I will not say that it is viscerally pleasurable to read Nietzsche. His passages make my skin crawl, every new sentence a trek to the footnotes, etc. More than the reaction I have, and against my will, the more pessimistic I become. The picture he paints is dark and full of nihilists. Who wants to hold that belief?! ( – for it is merely belief; Nietzsche does not impart knowledge.)

Inasmuch as we can choose what we believe, (provided this belief exists only where empirical observation cannot), what if instead we held the belief that Good is an intrinsic quality of something, the way these English psychologists paint us.

In this set of beliefs, Goodness is both a concept and an intrinsic property of something. We would say there exists a set S which contains:

  • Goodness,
  • all instances of goodness as a property

In this set, Goodness is a special element among a set of degraded peers; it has the following properties:

  • Goodness can be used as an analytical tool to ‘detect’ goodness as a property.
  • Goodness itself cannot be “analyzed” – only used to analyze other elements in this set.

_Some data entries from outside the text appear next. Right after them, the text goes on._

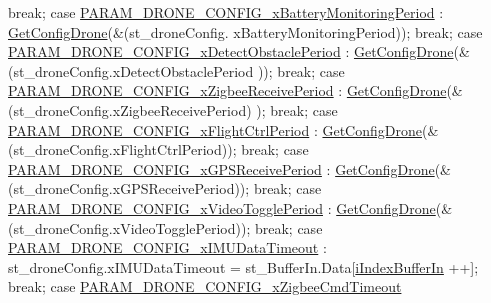 \begin{DoxyCode}
            \textcolor{keywordflow}{break};
        \textcolor{keywordflow}{case} \hyperlink{typdefUart_8h_a7fdf1e7bfbebe0c7a2eb84a10e069632adaafa83d8768d26374d1cca8f3c4914d}{PARAM\_DRONE\_CONFIG\_xBatteryMonitoringPeriod}
      :
            \hyperlink{classZigBee_a1817781f9b8e805bdd4eba25498714fe}{GetConfigDrone}(&(st\_droneConfig.
      xBatteryMonitoringPeriod));
            \textcolor{keywordflow}{break};
        \textcolor{keywordflow}{case} \hyperlink{typdefUart_8h_a7fdf1e7bfbebe0c7a2eb84a10e069632a70d207333012bb820cb3576f3fad9048}{PARAM\_DRONE\_CONFIG\_xDetectObstaclePeriod}
      :
            \hyperlink{classZigBee_a1817781f9b8e805bdd4eba25498714fe}{GetConfigDrone}(&(st\_droneConfig.xDetectObstaclePeriod
      ));
            \textcolor{keywordflow}{break};
        \textcolor{keywordflow}{case} \hyperlink{typdefUart_8h_a7fdf1e7bfbebe0c7a2eb84a10e069632a5c305ec532822ca3aa2ff74d0052f757}{PARAM\_DRONE\_CONFIG\_xZigbeeReceivePeriod}
      :
            \hyperlink{classZigBee_a1817781f9b8e805bdd4eba25498714fe}{GetConfigDrone}(&(st\_droneConfig.xZigbeeReceivePeriod)
      );
            \textcolor{keywordflow}{break};
        \textcolor{keywordflow}{case} \hyperlink{typdefUart_8h_a7fdf1e7bfbebe0c7a2eb84a10e069632a22871458b110498e27a8b6244d14fd4e}{PARAM\_DRONE\_CONFIG\_xFlightCtrlPeriod}
      :
            \hyperlink{classZigBee_a1817781f9b8e805bdd4eba25498714fe}{GetConfigDrone}(&(st\_droneConfig.xFlightCtrlPeriod));
            \textcolor{keywordflow}{break};
        \textcolor{keywordflow}{case} \hyperlink{typdefUart_8h_a7fdf1e7bfbebe0c7a2eb84a10e069632a80df4e54f488c528a0af260bf4287bcb}{PARAM\_DRONE\_CONFIG\_xGPSReceivePeriod}
      :
            \hyperlink{classZigBee_a1817781f9b8e805bdd4eba25498714fe}{GetConfigDrone}(&(st\_droneConfig.xGPSReceivePeriod));
            \textcolor{keywordflow}{break};
        \textcolor{keywordflow}{case} \hyperlink{typdefUart_8h_a7fdf1e7bfbebe0c7a2eb84a10e069632a590b78e1b29c0c8dcdf6d2dc869e43aa}{PARAM\_DRONE\_CONFIG\_xVideoTogglePeriod}
      :
            \hyperlink{classZigBee_a1817781f9b8e805bdd4eba25498714fe}{GetConfigDrone}(&(st\_droneConfig.xVideoTogglePeriod));
            \textcolor{keywordflow}{break};
        \textcolor{keywordflow}{case} \hyperlink{typdefUart_8h_a7fdf1e7bfbebe0c7a2eb84a10e069632a8bd205ac7401d53092ff7ffc98e754aa}{PARAM\_DRONE\_CONFIG\_xIMUDataTimeout}
      :
            st\_droneConfig.xIMUDataTimeout = st\_BufferIn.Data[\hyperlink{classZigBee_a2b6ec705974d8db622f3eb00efeb9ad8}{iIndexBufferIn}
      ++];
            \textcolor{keywordflow}{break};
        \textcolor{keywordflow}{case} \hyperlink{typdefUart_8h_a7fdf1e7bfbebe0c7a2eb84a10e069632afaa7777e435be6b471009c6cdf74c948}{PARAM\_DRONE\_CONFIG\_xZigbeeCmdTimeout}

\end{DoxyCode}
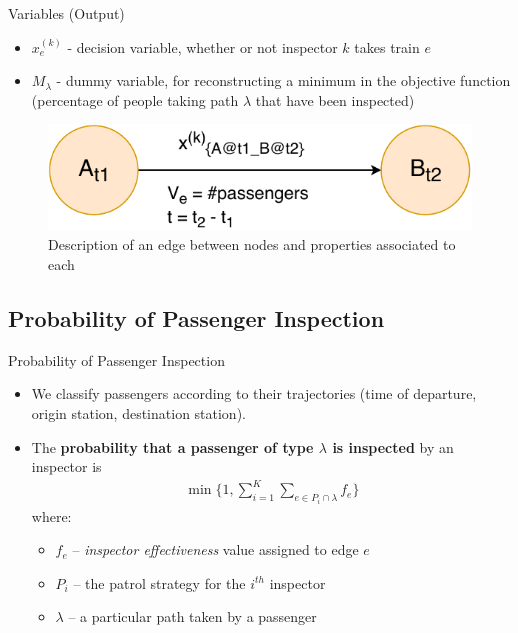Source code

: \documentclass[handout]{beamer}
\begin{document}
\begin{frame}{Variables (Output)}
    \begin{itemize}
        \item $x^{(k)}_{e}$ - decision variable, whether or not inspector $k$ takes train $e$
        \item $M_{\lambda}$ - dummy variable, for reconstructing a minimum in the objective function (percentage of people taking path $\lambda$ that have been inspected)
        
    \end{itemize}
    \begin{figure}
        \centering
        \includegraphics[scale=0.7]{nodes.pdf}
        \caption{Description of an edge between nodes and properties associated to each}
    \end{figure}

\end{frame}

\subsection{Probability of Passenger Inspection}

\begin{frame}{Probability of Passenger Inspection}
\begin{itemize}
    \item We classify passengers according to their trajectories (time of departure, origin station, destination station). 
    
    \item The \textbf{probability that a passenger of type $\lambda$ is inspected} by an inspector is
\begin{align*}
    \min\bigg\{1,\sum_{i=1}^K\sum_{e\in P_i\cap\lambda} f_e\bigg\}
\end{align*}
where:
\begin{itemize}
    \item $f_e$ -- \textit{inspector effectiveness} value assigned to edge $e$
    \item $P_i$ -- the patrol strategy for the $i^{th}$ inspector
    \item $\lambda$ -- a particular path taken by a passenger
\end{itemize}
\end{itemize}

\end{frame}
\end{document}
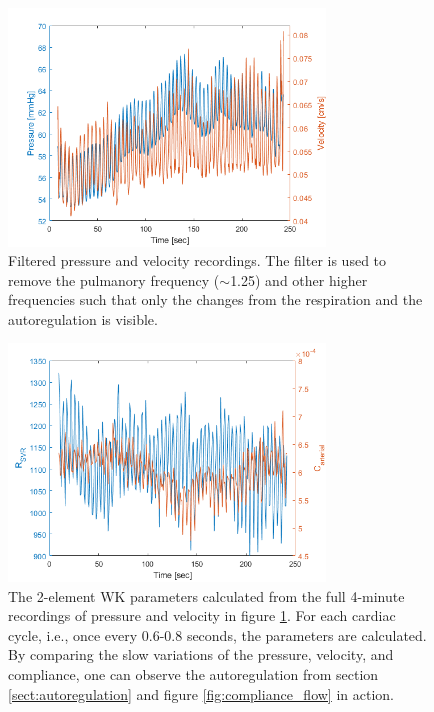 \newpage


\newpage

\begin{figure}[b!]
    \centering
    \includegraphics[width=0.75\textwidth]{fig/methods/measurements_patient18.png}
    \caption{Filtered pressure and velocity recordings. The filter is used to remove the pulmanory frequency ($\sim$1.25) and other higher frequencies such that only the changes from the respiration and the autoregulation is visible.}
    \label{fig:measurements_patient18}
\end{figure}{}

\begin{figure}[b!]
    \centering
    \includegraphics[width=0.75\textwidth]{fig/methods/parameters_patient18.png}
    \caption{The 2-element WK parameters calculated from the full 4-minute recordings of pressure and velocity in figure \ref{fig:measurements_patient18}. For each cardiac cycle, i.e., once every 0.6-0.8 seconds, the parameters are calculated. By comparing the slow variations of the pressure, velocity, and compliance, one can observe the autoregulation from section \ref{sect:autoregulation} and figure \ref{fig:compliance_flow} in action.}
    \label{fig:parameters_patient18}
\end{figure}{}

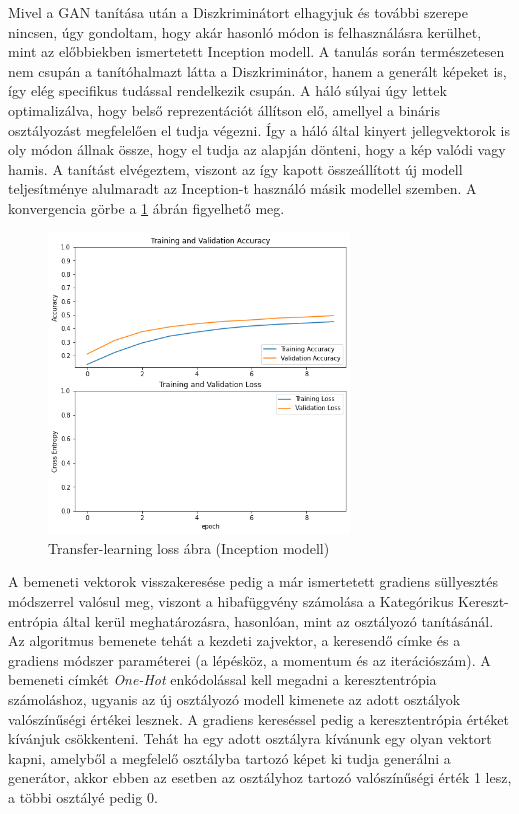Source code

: 
Mivel a GAN tanítása után a Diszkriminátort elhagyjuk és további szerepe nincsen, úgy gondoltam, hogy akár hasonló módon is felhasználásra kerülhet, mint az előbbiekben ismertetett Inception modell. A tanulás során természetesen nem csupán a tanítóhalmazt látta a Diszkriminátor, hanem a generált képeket is, így elég specifikus tudással rendelkezik csupán. A háló súlyai úgy lettek optimalizálva, hogy belső reprezentációt állítson elő, amellyel a bináris osztályozást megfelelően el tudja végezni. Így a háló által kinyert jellegvektorok is oly módon állnak össze, hogy el tudja az alapján dönteni, hogy a kép valódi vagy hamis. A tanítást elvégeztem, viszont az így kapott összeállított új modell teljesítménye alulmaradt az Inception-t használó másik modellel szemben. A konvergencia görbe a \ref{fig:transfer_learning_loss_discriminator} ábrán figyelhető meg.

\begin{figure}[h]
	\centering
	\includegraphics[width=8cm]{images/transfer_discriminator.png}
	\caption{Transfer-learning loss ábra (Inception modell)}
	\label{fig:transfer_learning_loss_discriminator}
\end{figure}

A bemeneti vektorok visszakeresése pedig a már ismertetett gradiens süllyesztés módszerrel valósul meg, viszont a hibafüggvény számolása a Kategórikus Kereszt-entrópia által kerül meghatározásra, hasonlóan, mint az osztályozó tanításánál. Az algoritmus bemenete tehát a kezdeti zajvektor, a keresendő címke és a gradiens módszer paraméterei (a lépésköz, a momentum és az iterációszám).
A bemeneti címkét \textit{One-Hot} enkódolással kell megadni a keresztentrópia számoláshoz, ugyanis az új osztályozó modell kimenete az adott osztályok valószínűségi értékei lesznek. A gradiens kereséssel pedig a keresztentrópia értéket kívánjuk csökkenteni. Tehát ha egy adott osztályra kívánunk egy olyan vektort kapni, amelyből a megfelelő osztályba tartozó képet ki tudja generálni a generátor, akkor ebben az esetben az osztályhoz tartozó valószínűségi érték 1 lesz, a többi osztályé pedig 0.

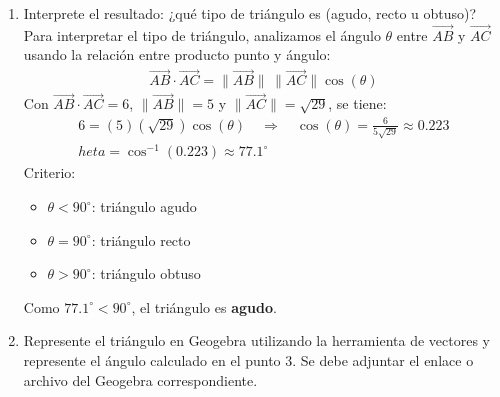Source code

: \documentclass{article}
\begin{document}
\begin{enumerate}
    \item Interprete el resultado: ¿qué tipo de triángulo es (agudo, recto u obtuso)?\\
    Para interpretar el tipo de triángulo, analizamos el ángulo $\theta$ entre $\vec{AB}$ y $\vec{AC}$ usando la relación entre producto punto y ángulo:
    \begin{gather*}
        \vec{AB}\cdot\vec{AC} = \|\vec{AB}\|\,\|\vec{AC}\|\cos(\theta)
    \end{gather*}
    Con $\vec{AB}\cdot\vec{AC}=6$, $\|\vec{AB}\|=5$ y $\|\vec{AC}\|=\sqrt{29}$, se tiene:
    \begin{gather*}
        6 = (5)(\sqrt{29})\cos(\theta) \quad \Rightarrow \quad \cos(\theta)=\frac{6}{5\sqrt{29}} \approx 0.223 \\
        	heta = \cos^{-1}(0.223) \approx 77.1^\circ
    \end{gather*}
    Criterio:
    \begin{itemize}
        \item $\theta<90^\circ$: triángulo agudo
        \item $\theta=90^\circ$: triángulo recto
        \item $\theta>90^\circ$: triángulo obtuso
    \end{itemize}
    Como $77.1^\circ<90^\circ$, el triángulo es \textbf{agudo}.
    \item Represente el triángulo en Geogebra utilizando la herramienta de vectores y represente el ángulo calculado en el punto 3. Se debe adjuntar el enlace o archivo del Geogebra correspondiente.
\end{enumerate}
\end{document}
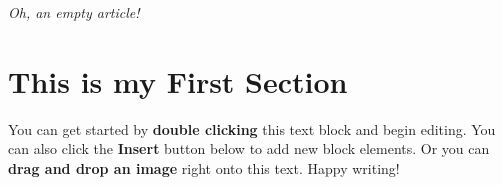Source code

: \documentclass[11pt, twoside, a4paper]{article}
\begin{document}
\textit{Oh, an empty article!} 

\section{This is my First Section}

You can get started by \textbf{double clicking} this text block and begin editing. You can also click the \textbf{Insert} button below to add new block elements. Or you can \textbf{drag and drop an image} right onto this text. Happy writing!
\end{document}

(2) is proven via negation of its opposite.

Let us suppose Goodness could be analyzed, then Goodness would belong to a set, T, of “things that can be analyzed”. A set of weeny concepts eclipsed by the deeper, the more important, the fundamental concepts that were used to analyze.

Also, some superset may exist which includes both S and T. Given we do not currently know what this set is or what it would look like or mean, it could be absolutely game-changing if it does make itself known.

We might find that concepts we don’t think of as related are more integral to each other and our own understanding of ourselves than we could have ever predicted.

Such a finding would completely invalidate any system that we have today!

The only way we can have any faith in a system (where faith is required) is to assume (2) - that Goodness cannot be analyzed, and there is nothing more fundamental than it.

We have two options at this point:

i) Analyze Goodness (i.e. this book.) Acknowledge that you are on shaky grounds, borrowed time, and ready to be upended by whatever we find is powerful enough to analyze good.

ii) Treat Goodness as un-analyzable, and leave Nietzsche to his Gloomy Workshop.